Temple Northup, assistant professor at the University of Houston's Jack J. Valenti School of Communication, conducted the United States portion of the study while Florian Arendt at the University of Munich in Germany conducted the research in Austria. The study in the United States focused on possible bias toward African-Americans while the two studies in Austria addressed possible bias against foreigners. The researchers believe the influence of television news was likely greater than print news among study participants.
“The two countries were selected due to access of available data for a comparable news stereotype that exists in both countries,” said Northup in a press release. “In the U.S., a large body of research indicates crime is overrepresented on local television news relative to the actual amount of crime that actually occurs in a community. Previous content analyses conducted by researchers at the University of Michigan and the University of California, Santa Barbara have shown that that African-Americans are overrepresented as criminals on local television news when compared to their actual crime rates. In Austria, research has suggested foreigners are overrepresented as criminals in tabloid-style daily newspapers.”

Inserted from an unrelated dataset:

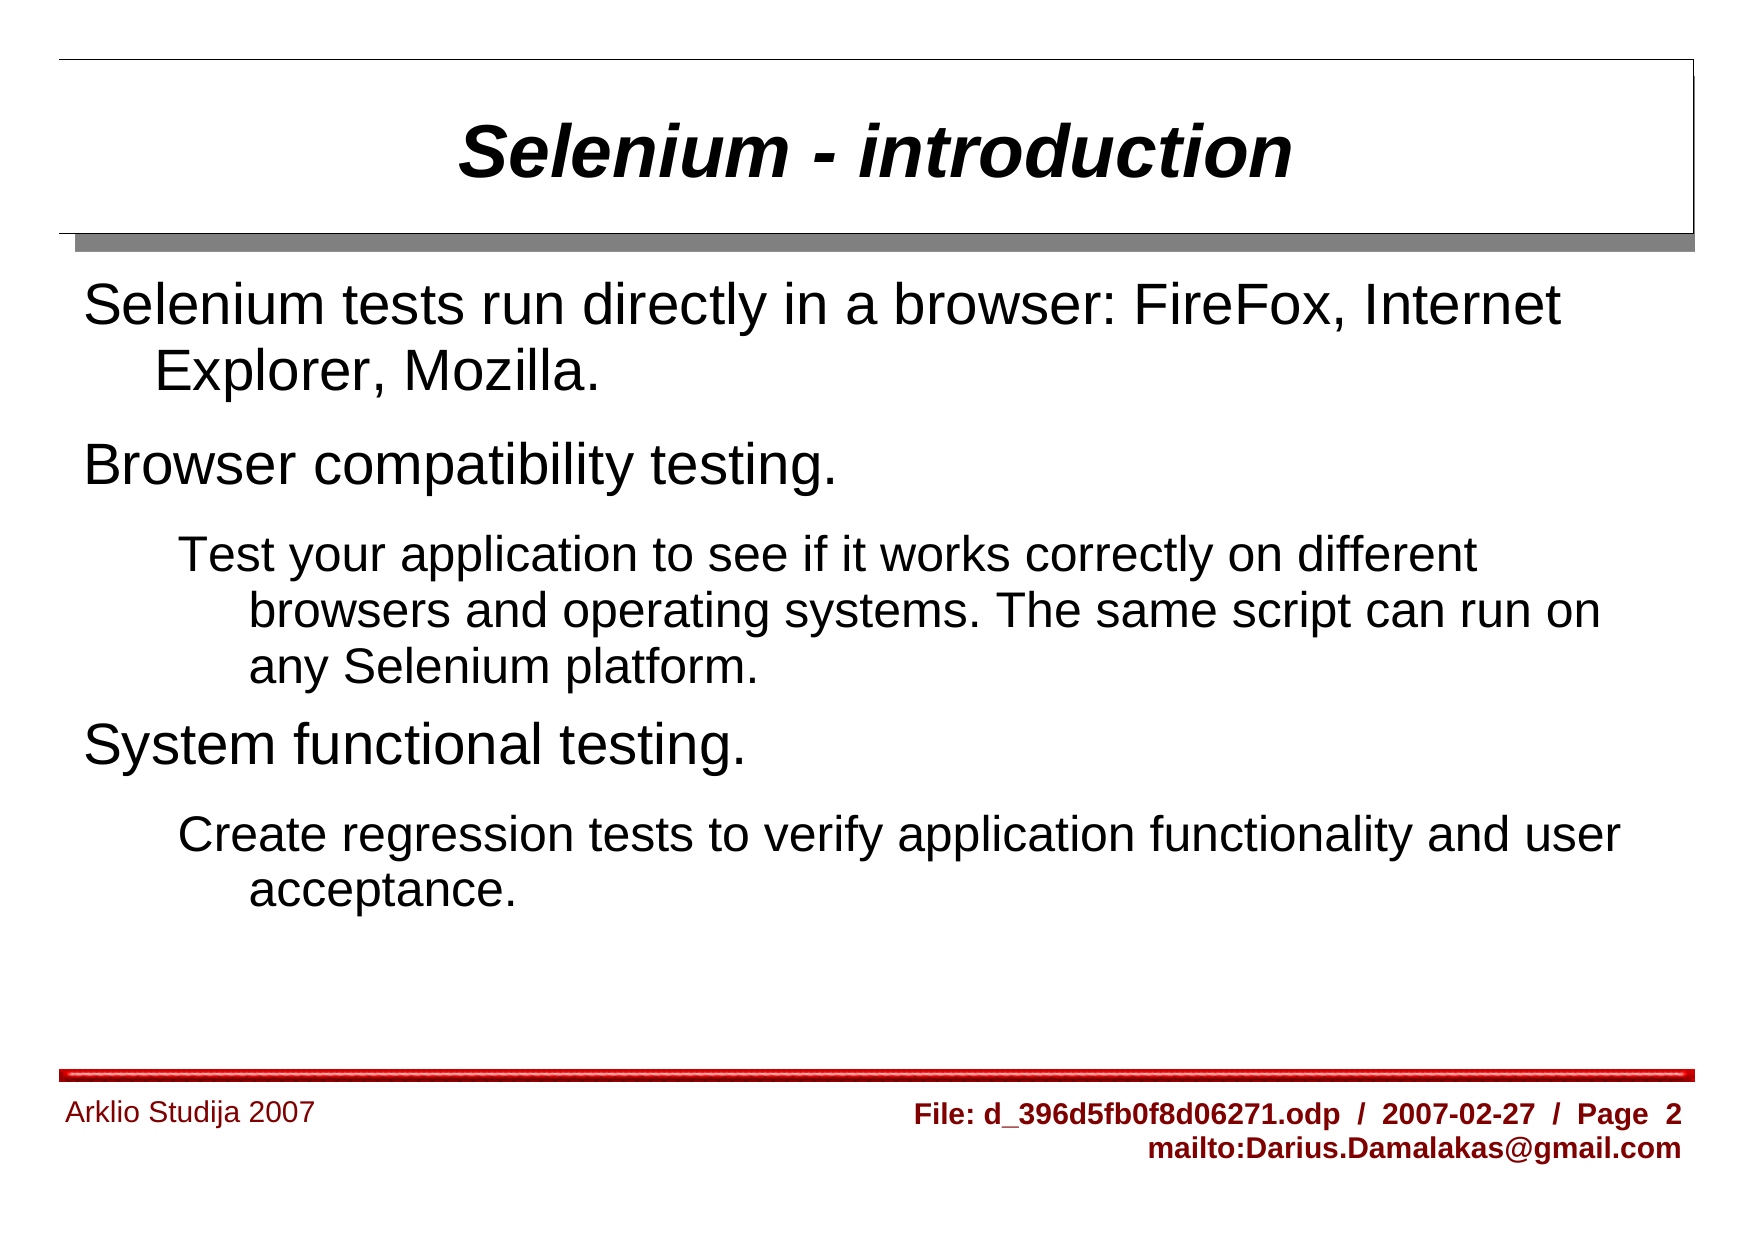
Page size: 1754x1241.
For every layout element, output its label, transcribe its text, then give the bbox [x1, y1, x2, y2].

In the first study in the United States 316 participants completed the Implicit Association Test (IAT), a controversial tool used in psychology to measure hidden bias people may have but are unwilling or unable to report. After completing the IAT, participants answered a question about their explicit (conscious) attitudes towards African-Americans, as well as how many hours of local television news they watch per day.
“The two countries were selected due to access of available data for a comparable news stereotype that exists in both countries,” said Northup. “In the U.S., a large body of research indicates crime is overrepresented on local television news relative to the actual amount of crime that actually occurs in a community. Previous content analyses conducted by researchers at the University of Michigan and the University of California, Santa Barbara have shown that that African-Americans are overrepresented as criminals on local television news when compared to their actual crime rates. In Austria, research has suggested foreigners are overrepresented as criminals in tabloid-style daily newspapers.”

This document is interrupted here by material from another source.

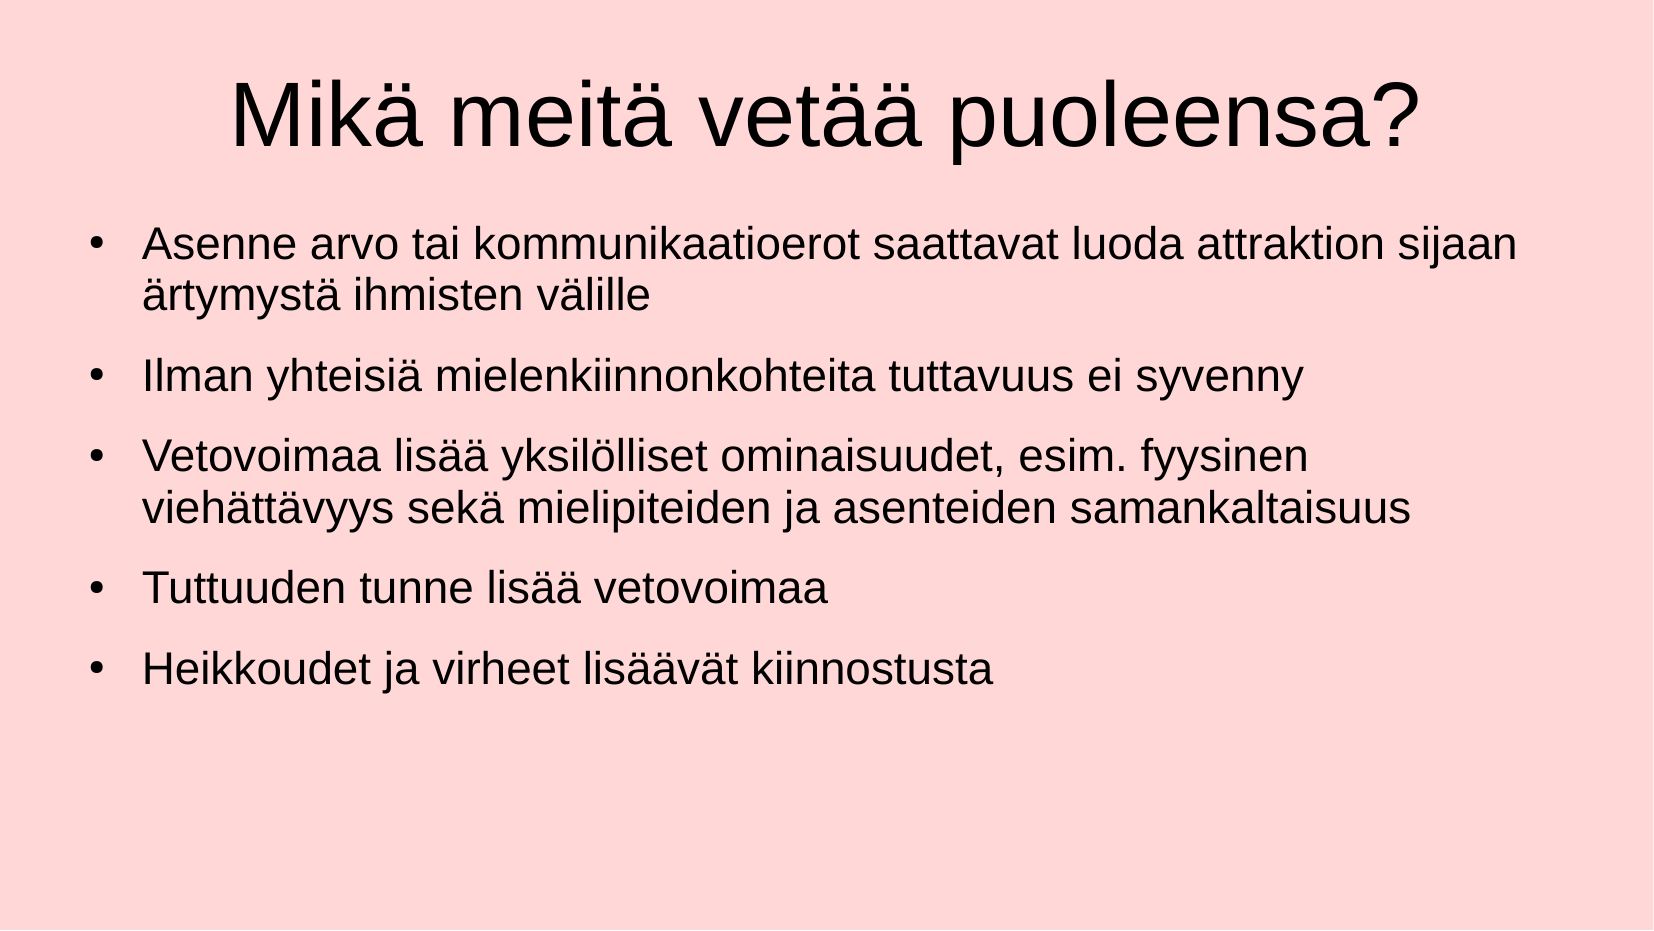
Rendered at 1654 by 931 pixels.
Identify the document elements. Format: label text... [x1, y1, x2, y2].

There were 489 participants in the first Austria study for which researchers used the same data procedure. Respondents reported how many days per week they read the specific newspaper under investigation. The researchers concluded that exposure to the tabloid-style daily newspaper did not increase the negativity of implicit attitudes. There were 470 participants in the second Austria study. The academics concluded that reading content specifically about crime had a significant effect on implicit attitudes toward foreigners among respondents who said they often read crime articles.
While stereotyping, prejudice, and discrimination are found across the world the impact of media on consumers remains to be clearly defined. The researchers concluded more studies are necessary to better understand the issues “before an earnest attempt to reduce these negative outcomes can be undertaken.”